Imagine how badly I wanted to scream like a little biotch, pick up the scale & throw it through the wall of windows, when the weight scale at Bally's said that I gained 4 lbs in less than a week! All of the discipline & self-control over food for what? I've sweated buckets on the treadmill & elliptical machines, only to GAIN weight???....WTF!!!???
After about 15 seconds of my mental freaking out & it occurs to me that, just maybe, the calibration of the scale was off....so I set the scale to zero, and yes, thank you Jebus, some asshat had adjusted the scale by several pounds. I tried to adjust it back, but the damn thing wasn't cooperating. So at this point, I clapped my hands & shouted: "Oy, Shop boy!" I called the guy at the front desk over for help.

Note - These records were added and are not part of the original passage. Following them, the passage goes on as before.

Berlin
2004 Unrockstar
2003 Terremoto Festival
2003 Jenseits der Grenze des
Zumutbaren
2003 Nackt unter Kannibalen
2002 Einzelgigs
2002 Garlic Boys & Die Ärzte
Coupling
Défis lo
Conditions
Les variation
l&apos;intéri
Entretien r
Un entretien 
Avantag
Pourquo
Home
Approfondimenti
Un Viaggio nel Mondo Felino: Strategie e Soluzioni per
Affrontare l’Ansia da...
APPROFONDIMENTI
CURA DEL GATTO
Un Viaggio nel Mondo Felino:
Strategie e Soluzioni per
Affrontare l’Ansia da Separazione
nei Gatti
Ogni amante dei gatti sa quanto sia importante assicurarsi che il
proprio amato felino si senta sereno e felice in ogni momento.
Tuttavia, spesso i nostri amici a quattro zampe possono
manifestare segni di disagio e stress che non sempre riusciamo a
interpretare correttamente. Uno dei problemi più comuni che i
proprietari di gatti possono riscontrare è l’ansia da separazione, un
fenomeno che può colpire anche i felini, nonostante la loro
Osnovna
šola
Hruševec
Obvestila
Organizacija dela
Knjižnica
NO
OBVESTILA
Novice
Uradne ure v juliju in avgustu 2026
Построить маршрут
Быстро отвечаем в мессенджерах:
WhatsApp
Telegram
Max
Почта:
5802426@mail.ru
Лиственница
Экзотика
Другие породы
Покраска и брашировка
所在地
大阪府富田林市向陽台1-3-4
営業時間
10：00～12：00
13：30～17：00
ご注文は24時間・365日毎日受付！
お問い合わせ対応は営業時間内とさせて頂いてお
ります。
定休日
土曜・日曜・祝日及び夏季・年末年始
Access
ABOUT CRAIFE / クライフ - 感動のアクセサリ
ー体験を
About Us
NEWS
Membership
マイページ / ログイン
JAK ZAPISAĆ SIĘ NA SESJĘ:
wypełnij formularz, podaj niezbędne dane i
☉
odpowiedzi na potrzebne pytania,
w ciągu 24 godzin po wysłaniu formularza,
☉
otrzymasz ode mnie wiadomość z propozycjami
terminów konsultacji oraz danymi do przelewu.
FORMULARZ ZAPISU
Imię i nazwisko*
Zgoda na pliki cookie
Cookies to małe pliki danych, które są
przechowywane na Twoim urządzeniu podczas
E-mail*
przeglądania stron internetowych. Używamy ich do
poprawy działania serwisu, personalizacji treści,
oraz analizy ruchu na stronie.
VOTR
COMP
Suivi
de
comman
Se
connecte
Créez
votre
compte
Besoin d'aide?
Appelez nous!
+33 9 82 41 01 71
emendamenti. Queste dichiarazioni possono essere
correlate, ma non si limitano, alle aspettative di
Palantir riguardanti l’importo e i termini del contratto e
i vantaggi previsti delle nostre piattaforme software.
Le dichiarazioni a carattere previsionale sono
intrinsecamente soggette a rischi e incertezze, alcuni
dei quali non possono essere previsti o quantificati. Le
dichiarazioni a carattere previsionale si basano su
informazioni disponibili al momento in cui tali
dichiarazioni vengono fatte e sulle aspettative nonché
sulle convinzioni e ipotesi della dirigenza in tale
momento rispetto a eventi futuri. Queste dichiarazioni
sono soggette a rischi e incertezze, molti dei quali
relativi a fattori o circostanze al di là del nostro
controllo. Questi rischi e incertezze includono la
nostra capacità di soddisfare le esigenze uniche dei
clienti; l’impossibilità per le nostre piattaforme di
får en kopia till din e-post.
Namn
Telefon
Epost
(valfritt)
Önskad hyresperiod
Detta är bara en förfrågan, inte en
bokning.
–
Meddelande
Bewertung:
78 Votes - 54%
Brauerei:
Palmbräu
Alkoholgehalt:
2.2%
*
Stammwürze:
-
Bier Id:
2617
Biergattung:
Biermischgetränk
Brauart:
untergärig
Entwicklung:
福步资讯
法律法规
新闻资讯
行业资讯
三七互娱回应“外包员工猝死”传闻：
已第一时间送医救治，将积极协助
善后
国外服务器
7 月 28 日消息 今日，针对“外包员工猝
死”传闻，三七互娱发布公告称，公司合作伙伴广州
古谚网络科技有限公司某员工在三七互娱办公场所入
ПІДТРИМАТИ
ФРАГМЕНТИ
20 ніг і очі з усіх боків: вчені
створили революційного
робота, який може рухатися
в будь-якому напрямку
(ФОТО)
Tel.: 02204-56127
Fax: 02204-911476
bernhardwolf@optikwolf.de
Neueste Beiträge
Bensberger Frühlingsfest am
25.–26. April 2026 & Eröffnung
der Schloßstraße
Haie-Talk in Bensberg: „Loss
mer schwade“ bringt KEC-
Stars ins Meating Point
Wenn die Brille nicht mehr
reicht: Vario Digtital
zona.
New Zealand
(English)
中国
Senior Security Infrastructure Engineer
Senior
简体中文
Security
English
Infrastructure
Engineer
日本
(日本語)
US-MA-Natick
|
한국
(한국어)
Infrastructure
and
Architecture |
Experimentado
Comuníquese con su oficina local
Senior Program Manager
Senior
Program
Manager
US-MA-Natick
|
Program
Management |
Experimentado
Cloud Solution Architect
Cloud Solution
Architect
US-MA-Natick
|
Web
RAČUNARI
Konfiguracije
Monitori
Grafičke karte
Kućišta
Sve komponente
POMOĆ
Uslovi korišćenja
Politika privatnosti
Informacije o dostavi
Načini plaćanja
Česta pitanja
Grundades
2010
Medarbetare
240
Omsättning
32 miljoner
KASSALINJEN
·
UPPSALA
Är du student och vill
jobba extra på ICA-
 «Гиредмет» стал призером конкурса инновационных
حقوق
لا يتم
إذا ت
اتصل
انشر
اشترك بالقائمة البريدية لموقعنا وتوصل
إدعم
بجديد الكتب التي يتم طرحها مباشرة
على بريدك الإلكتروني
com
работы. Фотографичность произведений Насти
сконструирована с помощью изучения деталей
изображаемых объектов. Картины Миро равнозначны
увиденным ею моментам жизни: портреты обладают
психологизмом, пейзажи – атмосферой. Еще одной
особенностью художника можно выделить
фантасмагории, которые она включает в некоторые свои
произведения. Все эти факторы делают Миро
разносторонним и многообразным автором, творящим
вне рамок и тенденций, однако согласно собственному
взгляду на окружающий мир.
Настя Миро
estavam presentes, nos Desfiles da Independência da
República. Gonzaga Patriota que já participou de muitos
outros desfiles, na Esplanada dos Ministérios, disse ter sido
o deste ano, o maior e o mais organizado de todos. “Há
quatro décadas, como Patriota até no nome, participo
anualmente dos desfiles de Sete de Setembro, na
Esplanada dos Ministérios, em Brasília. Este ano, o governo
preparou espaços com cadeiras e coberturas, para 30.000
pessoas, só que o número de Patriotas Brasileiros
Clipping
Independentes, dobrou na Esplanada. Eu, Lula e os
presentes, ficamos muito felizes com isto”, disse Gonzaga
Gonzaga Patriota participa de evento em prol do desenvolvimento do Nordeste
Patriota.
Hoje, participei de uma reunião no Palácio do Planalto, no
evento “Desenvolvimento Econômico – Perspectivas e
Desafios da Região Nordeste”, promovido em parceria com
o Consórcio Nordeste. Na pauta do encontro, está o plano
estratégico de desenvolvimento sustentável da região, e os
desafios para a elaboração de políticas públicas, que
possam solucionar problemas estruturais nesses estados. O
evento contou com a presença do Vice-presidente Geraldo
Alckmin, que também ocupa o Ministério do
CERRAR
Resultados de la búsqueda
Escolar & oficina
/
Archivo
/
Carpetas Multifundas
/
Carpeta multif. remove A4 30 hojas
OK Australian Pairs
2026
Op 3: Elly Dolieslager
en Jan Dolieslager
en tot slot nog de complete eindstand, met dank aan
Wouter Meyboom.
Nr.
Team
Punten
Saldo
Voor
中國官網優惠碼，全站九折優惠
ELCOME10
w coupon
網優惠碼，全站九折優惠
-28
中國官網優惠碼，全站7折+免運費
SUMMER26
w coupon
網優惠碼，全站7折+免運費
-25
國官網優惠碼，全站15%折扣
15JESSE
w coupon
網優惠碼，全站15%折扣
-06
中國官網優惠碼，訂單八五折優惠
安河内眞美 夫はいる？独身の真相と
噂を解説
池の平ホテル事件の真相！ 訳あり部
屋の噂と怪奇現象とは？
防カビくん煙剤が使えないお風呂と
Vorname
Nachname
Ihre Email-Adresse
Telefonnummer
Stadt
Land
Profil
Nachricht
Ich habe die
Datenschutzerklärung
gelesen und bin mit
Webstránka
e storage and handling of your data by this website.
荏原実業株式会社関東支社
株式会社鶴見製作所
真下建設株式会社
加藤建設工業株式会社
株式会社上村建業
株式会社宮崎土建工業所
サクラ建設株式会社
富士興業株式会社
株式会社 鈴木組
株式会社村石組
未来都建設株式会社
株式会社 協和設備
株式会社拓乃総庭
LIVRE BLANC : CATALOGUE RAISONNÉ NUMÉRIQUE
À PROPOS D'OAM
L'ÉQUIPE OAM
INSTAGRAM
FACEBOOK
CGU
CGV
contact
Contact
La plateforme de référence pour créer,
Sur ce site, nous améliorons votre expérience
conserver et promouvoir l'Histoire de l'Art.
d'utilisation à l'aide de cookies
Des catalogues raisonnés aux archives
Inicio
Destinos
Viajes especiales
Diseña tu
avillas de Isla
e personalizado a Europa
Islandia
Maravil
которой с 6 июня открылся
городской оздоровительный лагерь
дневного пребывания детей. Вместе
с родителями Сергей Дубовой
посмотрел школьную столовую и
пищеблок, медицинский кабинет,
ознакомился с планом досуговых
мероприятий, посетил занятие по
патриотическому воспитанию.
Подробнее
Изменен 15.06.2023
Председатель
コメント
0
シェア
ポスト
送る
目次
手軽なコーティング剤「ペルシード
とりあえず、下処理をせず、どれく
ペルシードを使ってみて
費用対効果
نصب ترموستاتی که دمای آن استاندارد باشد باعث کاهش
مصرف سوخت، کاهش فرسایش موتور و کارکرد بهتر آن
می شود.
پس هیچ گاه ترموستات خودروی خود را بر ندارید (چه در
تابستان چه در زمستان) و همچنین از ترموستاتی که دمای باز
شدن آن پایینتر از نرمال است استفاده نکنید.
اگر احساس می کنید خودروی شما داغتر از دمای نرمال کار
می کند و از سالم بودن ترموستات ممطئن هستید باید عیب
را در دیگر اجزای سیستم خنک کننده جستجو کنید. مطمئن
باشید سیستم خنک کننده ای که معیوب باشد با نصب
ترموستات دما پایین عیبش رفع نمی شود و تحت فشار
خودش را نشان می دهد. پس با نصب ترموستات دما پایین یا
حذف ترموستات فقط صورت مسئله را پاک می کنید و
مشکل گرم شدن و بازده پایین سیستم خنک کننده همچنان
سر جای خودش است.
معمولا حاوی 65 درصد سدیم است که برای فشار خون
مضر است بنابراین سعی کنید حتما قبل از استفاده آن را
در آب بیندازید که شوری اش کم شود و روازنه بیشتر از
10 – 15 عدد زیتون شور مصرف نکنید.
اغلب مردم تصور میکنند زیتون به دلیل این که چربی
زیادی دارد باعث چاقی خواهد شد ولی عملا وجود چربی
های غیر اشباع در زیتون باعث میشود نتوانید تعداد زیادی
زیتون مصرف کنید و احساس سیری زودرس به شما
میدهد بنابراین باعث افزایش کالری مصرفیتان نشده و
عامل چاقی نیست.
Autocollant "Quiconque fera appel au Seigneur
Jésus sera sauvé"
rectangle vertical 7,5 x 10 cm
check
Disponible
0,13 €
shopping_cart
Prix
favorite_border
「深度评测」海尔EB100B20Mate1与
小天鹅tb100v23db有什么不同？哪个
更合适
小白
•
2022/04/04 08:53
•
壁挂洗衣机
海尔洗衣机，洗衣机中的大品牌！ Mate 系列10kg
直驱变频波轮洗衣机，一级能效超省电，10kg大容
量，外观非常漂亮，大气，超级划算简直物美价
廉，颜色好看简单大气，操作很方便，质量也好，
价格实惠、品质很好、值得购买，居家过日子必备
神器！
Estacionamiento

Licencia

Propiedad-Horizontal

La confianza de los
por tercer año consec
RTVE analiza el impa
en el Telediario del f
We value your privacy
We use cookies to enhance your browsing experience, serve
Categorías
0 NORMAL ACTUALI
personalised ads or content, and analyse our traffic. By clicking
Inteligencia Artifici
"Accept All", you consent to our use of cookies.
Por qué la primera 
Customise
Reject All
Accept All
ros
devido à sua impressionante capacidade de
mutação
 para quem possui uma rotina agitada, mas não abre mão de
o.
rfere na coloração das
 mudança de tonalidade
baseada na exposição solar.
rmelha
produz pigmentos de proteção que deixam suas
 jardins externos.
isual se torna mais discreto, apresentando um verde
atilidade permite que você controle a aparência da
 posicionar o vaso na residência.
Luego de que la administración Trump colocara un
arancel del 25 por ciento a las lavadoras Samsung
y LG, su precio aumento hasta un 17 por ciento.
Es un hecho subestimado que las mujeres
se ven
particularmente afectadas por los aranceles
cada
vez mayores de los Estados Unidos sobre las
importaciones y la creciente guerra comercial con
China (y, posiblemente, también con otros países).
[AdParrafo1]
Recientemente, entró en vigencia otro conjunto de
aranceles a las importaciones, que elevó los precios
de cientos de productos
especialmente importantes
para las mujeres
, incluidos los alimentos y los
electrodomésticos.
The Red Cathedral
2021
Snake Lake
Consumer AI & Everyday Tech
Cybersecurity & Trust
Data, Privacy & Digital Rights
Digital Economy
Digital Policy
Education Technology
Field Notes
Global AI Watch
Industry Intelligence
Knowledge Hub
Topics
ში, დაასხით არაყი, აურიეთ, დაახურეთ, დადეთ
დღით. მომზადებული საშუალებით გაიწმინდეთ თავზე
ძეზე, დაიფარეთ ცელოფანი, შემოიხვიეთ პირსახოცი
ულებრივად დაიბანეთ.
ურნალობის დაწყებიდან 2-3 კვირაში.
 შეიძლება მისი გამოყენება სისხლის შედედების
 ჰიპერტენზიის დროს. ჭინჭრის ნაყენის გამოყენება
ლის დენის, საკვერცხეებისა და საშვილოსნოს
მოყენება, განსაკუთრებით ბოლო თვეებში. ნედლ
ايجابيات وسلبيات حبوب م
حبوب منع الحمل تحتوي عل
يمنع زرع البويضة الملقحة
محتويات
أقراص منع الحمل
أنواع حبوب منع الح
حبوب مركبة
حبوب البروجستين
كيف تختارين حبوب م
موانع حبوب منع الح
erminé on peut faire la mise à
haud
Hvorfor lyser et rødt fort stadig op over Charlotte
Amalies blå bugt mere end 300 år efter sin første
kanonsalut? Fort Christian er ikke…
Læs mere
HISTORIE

The guy that comes over is probably barely a day over 18 (with a body that is nothing short of amazing), and is a mouth breather. I was so tempted to reach up and fondle his rather plump package and close his mouth. I explained to him what's wrong with the scale and he tells me: "dude, all the scales are like that.....it's to allow for the weight of the heavy metal part that you stand on.".....I disagreed & he continued to try to convince me that he's right.....after a quick look around the lobby, I see that it's just the 2 of us.
He won't listen to reason and frankly, with him standing so close to me, bulging in all the right places, I'm getting a little turned on.....so I decide to thank him for his 'help' and head on home....I should probably wait until the end of the week to weigh in anyway.
As I make my way toward my car, I can't help but wonder: Why are the pretty ones always dumb as hell?